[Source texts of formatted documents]
************
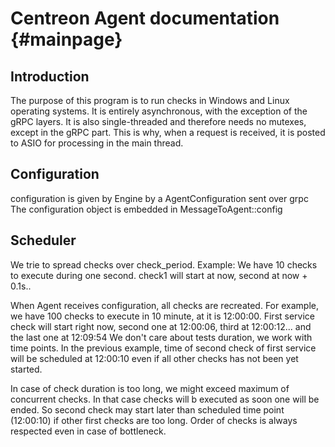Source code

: # Centreon Agent documentation {#mainpage}

## Introduction

The purpose of this program is to run checks in Windows and Linux operating systems. It is entirely asynchronous, with the exception of the gRPC layers. It is also single-threaded and therefore needs no mutexes, except in the gRPC part.
This is why, when a request is received, it is posted to ASIO for processing in the main thread.

## Configuration
configuration is given by Engine by a AgentConfiguration sent over grpc
The configuration object is embedded in MessageToAgent::config

## Scheduler
We trie to spread checks over check_period.
Example: We have 10 checks to execute during one second. check1 will start at now, second at now + 0.1s..

When Agent receives configuration, all checks are recreated.
For example, we have 100 checks to execute in 10 minute, at it is 12:00:00.
First  service check will start right now, second one at 12:00:06, third at 12:00:12... and the last one at 12:09:54
We don't care about tests duration, we work with time points. 
In the previous example, time of second check of first service will be scheduled at 12:00:10 even if all other checks has not been yet started.

In case of check duration is too long, we might exceed maximum of concurrent checks. In that case checks will b executed as soon one will be ended.
So second check may start later than scheduled time point (12:00:10) if other first checks are too long. Order of checks is always respected even in case of bottleneck.
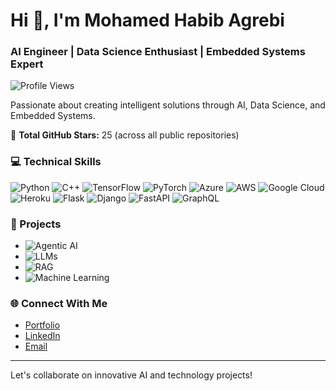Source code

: # Hi 👋, I'm Mohamed Habib Agrebi

### AI Engineer | Data Science Enthusiast | Embedded Systems Expert

![Profile Views](https://komarev.com/ghpvc/?username=Engmhabib)

Passionate about creating intelligent solutions through AI, Data Science, and Embedded Systems.

🌟 **Total GitHub Stars:** 25 (across all public repositories)

### 💻 Technical Skills

![Python](https://img.shields.io/badge/Python-3776AB?style=flat&logo=python&logoColor=white)
![C++](https://img.shields.io/badge/C%2B%2B-00599C?style=flat&logo=c%2B%2B&logoColor=white)
![TensorFlow](https://img.shields.io/badge/TensorFlow-FF6F00?style=flat&logo=tensorflow&logoColor=white)
![PyTorch](https://img.shields.io/badge/PyTorch-EE4C2C?style=flat&logo=pytorch&logoColor=white)
![Azure](https://img.shields.io/badge/Azure-0089D6?style=flat&logo=microsoftazure&logoColor=white)
![AWS](https://img.shields.io/badge/AWS-232F3E?style=flat&logo=amazonaws&logoColor=white)
![Google Cloud](https://img.shields.io/badge/Google%20Cloud-4285F4?style=flat&logo=googlecloud&logoColor=white)
![Heroku](https://img.shields.io/badge/Heroku-430098?style=flat&logo=heroku&logoColor=white)
![Flask](https://img.shields.io/badge/Flask-000000?style=flat&logo=flask&logoColor=white)
![Django](https://img.shields.io/badge/Django-092E20?style=flat&logo=django&logoColor=white)
![FastAPI](https://img.shields.io/badge/FastAPI-009688?style=flat&logo=fastapi&logoColor=white)
![GraphQL](https://img.shields.io/badge/GraphQL-E10098?style=flat&logo=graphql&logoColor=white)

### 🚀 Projects

- ![Agentic AI](https://img.shields.io/badge/Agentic%20AI-4C6EF5?style=flat&logo=openai&logoColor=white)
- ![LLMs](https://img.shields.io/badge/LLMs-FF69B4?style=flat&logo=huggingface&logoColor=white)
- ![RAG](https://img.shields.io/badge/RAG-FFD700?style=flat&logo=readthedocs&logoColor=black)
- ![Machine Learning](https://img.shields.io/badge/Machine%20Learning-47A248?style=flat&logo=scikitlearn&logoColor=white)

### 🌐 Connect With Me

- [Portfolio](https://mh-agrebi.com)
- [LinkedIn](https://www.linkedin.com/in/agrebi-mohamed-habib-4b767b13b/)
- [Email](mailto:habibagrebi7@gmail.com)

---

Let's collaborate on innovative AI and technology projects!

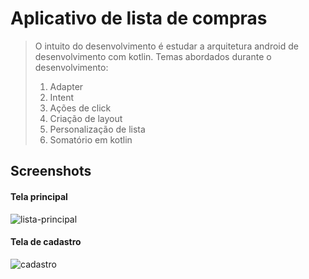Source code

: # Aplicativo de lista de compras
>O intuito do desenvolvimento é estudar a arquitetura android de desenvolvimento com kotlin.
>Temas abordados durante o desenvolvimento:
>1. Adapter
>2. Intent
>3. Ações de click
>4. Criação de layout
>5. Personalização de lista
>6. Somatório em kotlin

## Screenshots
#### Tela principal
![lista-principal](https://user-images.githubusercontent.com/38586541/108083253-a5210a80-7051-11eb-918d-0965a3757624.png)

#### Tela de cadastro
![cadastro](https://user-images.githubusercontent.com/38586541/108083351-b9650780-7051-11eb-9246-3c41044cd4b4.png)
************
(To-do item): An exact reproduction of the data is required, with pictures excluded.

(Exercise solution):
Source code

: # Centreon Agent documentation {#mainpage}

## Introduction

The purpose of this program is to run checks in Windows and Linux operating systems. It is entirely asynchronous, with the exception of the gRPC layers. It is also single-threaded and therefore needs no mutexes, except in the gRPC part.
This is why, when a request is received, it is posted to ASIO for processing in the main thread.

## Configuration
configuration is given by Engine by a AgentConfiguration sent over grpc
The configuration object is embedded in MessageToAgent::config

## Scheduler
We trie to spread checks over check_period.
Example: We have 10 checks to execute during one second. check1 will start at now, second at now + 0.1s..

When Agent receives configuration, all checks are recreated.
For example, we have 100 checks to execute in 10 minute, at it is 12:00:00.
First  service check will start right now, second one at 12:00:06, third at 12:00:12... and the last one at 12:09:54
We don't care about tests duration, we work with time points. 
In the previous example, time of second check of first service will be scheduled at 12:00:10 even if all other checks has not been yet started.

In case of check duration is too long, we might exceed maximum of concurrent checks. In that case checks will b executed as soon one will be ended.
So second check may start later than scheduled time point (12:00:10) if other first checks are too long. Order of checks is always respected even in case of bottleneck.
Source code

: # Hi 👋, I'm Mohamed Habib Agrebi

### AI Engineer | Data Science Enthusiast | Embedded Systems Expert

![Profile Views](https://komarev.com/ghpvc/?username=Engmhabib)

Passionate about creating intelligent solutions through AI, Data Science, and Embedded Systems.

🌟 **Total GitHub Stars:** 25 (across all public repositories)

### 💻 Technical Skills

![Python](https://img.shields.io/badge/Python-3776AB?style=flat&logo=python&logoColor=white)
![C++](https://img.shields.io/badge/C%2B%2B-00599C?style=flat&logo=c%2B%2B&logoColor=white)
![TensorFlow](https://img.shields.io/badge/TensorFlow-FF6F00?style=flat&logo=tensorflow&logoColor=white)
![PyTorch](https://img.shields.io/badge/PyTorch-EE4C2C?style=flat&logo=pytorch&logoColor=white)
![Azure](https://img.shields.io/badge/Azure-0089D6?style=flat&logo=microsoftazure&logoColor=white)
![AWS](https://img.shields.io/badge/AWS-232F3E?style=flat&logo=amazonaws&logoColor=white)
![Google Cloud](https://img.shields.io/badge/Google%20Cloud-4285F4?style=flat&logo=googlecloud&logoColor=white)
![Heroku](https://img.shields.io/badge/Heroku-430098?style=flat&logo=heroku&logoColor=white)
![Flask](https://img.shields.io/badge/Flask-000000?style=flat&logo=flask&logoColor=white)
![Django](https://img.shields.io/badge/Django-092E20?style=flat&logo=django&logoColor=white)
![FastAPI](https://img.shields.io/badge/FastAPI-009688?style=flat&logo=fastapi&logoColor=white)
![GraphQL](https://img.shields.io/badge/GraphQL-E10098?style=flat&logo=graphql&logoColor=white)

### 🚀 Projects

- ![Agentic AI](https://img.shields.io/badge/Agentic%20AI-4C6EF5?style=flat&logo=openai&logoColor=white)
- ![LLMs](https://img.shields.io/badge/LLMs-FF69B4?style=flat&logo=huggingface&logoColor=white)
- ![RAG](https://img.shields.io/badge/RAG-FFD700?style=flat&logo=readthedocs&logoColor=black)
- ![Machine Learning](https://img.shields.io/badge/Machine%20Learning-47A248?style=flat&logo=scikitlearn&logoColor=white)

### 🌐 Connect With Me

- [Portfolio](https://mh-agrebi.com)
- [LinkedIn](https://www.linkedin.com/in/agrebi-mohamed-habib-4b767b13b/)
- [Email](mailto:habibagrebi7@gmail.com)

---

Let's collaborate on innovative AI and technology projects!

Source code

: # Aplicativo de lista de compras
>O intuito do desenvolvimento é estudar a arquitetura android de desenvolvimento com kotlin.
>Temas abordados durante o desenvolvimento:
>1. Adapter
>2. Intent
>3. Ações de click
>4. Criação de layout
>5. Personalização de lista
>6. Somatório em kotlin

## Screenshots
#### Tela principal
![lista-principal](https://user-images.githubusercontent.com/38586541/108083253-a5210a80-7051-11eb-918d-0965a3757624.png)

#### Tela de cadastro
![cadastro](https://user-images.githubusercontent.com/38586541/108083351-b9650780-7051-11eb-9246-3c41044cd4b4.png)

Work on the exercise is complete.